In this maze of public statements from North Korea and America, the seeming binary options are weirdly reminiscent of the nuclear standoff of the cold war, when the only choices seemed to be a conflict with massive loss of life or surrender to the adversary’s demands. US Defence Secretary, Jim Mattis, in September, 2017, said that the United States wants to resolve the standoff with North Korea diplomatically. Even the Trump government clarified that it is not seeking to overthrow North Korea’s government. The Trump administration has also maintained that the United States will continue working with allies like China and Russia to diplomatically deal with North Korea on curbing nuclear threat.

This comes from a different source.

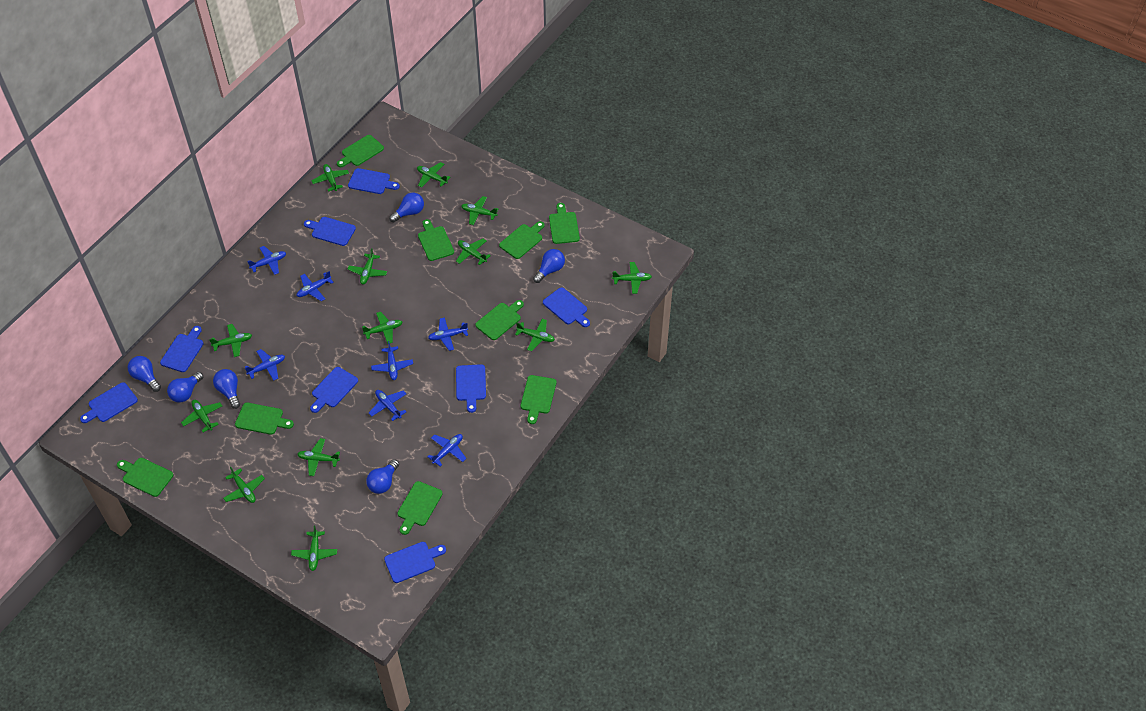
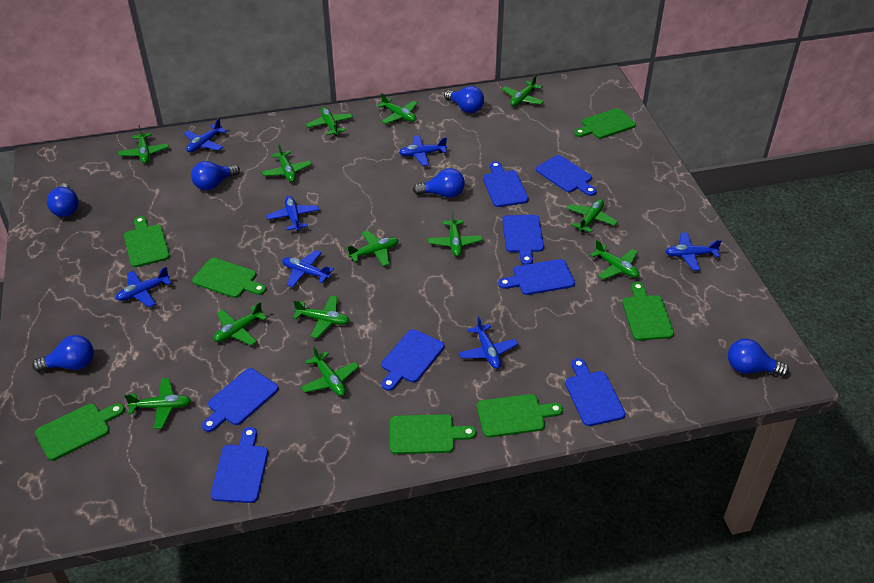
green cutting board: 9 -> 7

Apart from calling for dialogue, the Russian and Chinese envoys reiterated the need to scrap America’s THAAD deployment in South Korea, and urged Seoul and Washington to halt military drills in the peninsula.

In 1994, US came perilously close to a second Korean war because of North Korea’s nuclear programme. Today again that crisis is approaching. A war in 1994 would have been terrible but it was avoided with diplomacy (the Agreed Framework, from which the US and North Korea withdrew in 2002). The immediate goal of diplomacy is to lower tensions, cutting through the chest-thumping public statements by talking face to face. Any progress would probably come in small amounts, such as a temporary halt in missile tests, or renewed family reunions and talks with South Korea. If initial steps prove productive, more consequential topics—such as limits on North Korea’s missiles and nuclear weapons, inspections and economic issues can be considered.

A pre-emptive strike on North Korea’s military facilities would have nothing like the limited scope of containment or punishment conveyed by the recent American cruise missile strike on Syria. To accomplish anything meaningful, an American strike on North Korea will have to be on a huge scale. Even then, it would likely fail to eliminate all of North Korea’s missiles and nuclear weapons. Then, it will bring a military response from North Korea with its nuclear arsenal still intact, putting South Korea and Japan at imminent risk. In his summit with the Chinese leader, President Trump clearly became aware of the complexity of the situation as seen by the Chinese regime : North Korea is not a mere client state of China, and a Chinese attempt to use its economic leverage like cutting off essential food and oil supplies to pressurise the North Korean dictatorship can bring unpredictable consequences, including a collapse of the North Korean regime that would send millions of North Korean refugees streaming across the border in China.

Considering that US is withdrawing from the world stage citing its ‘America first’ policy; China is fcussed on becoming a superpower in the vicinity of North Korea; South Korea and Japan are aligned with US which seeks to cut it off from international scene via sanctions against it. North Korea is well within its rights to develop a viable nuclear deterrent to defend its sovereignty and territorial integrity. US can not be trusted. It brokered the deal with Iran and then is on the verge of breaking it, despite assurances from the UN that Iran is following the agreement meticulously. Major powers of the world including US, China, Russia have only toppled the countries such as Syria, Iraq, Libya, Afghanistan and so on. North Korea is not fooling itself into believing that US will bring the light of democracy and remove dictatorship and in the end will leave the country wartorn.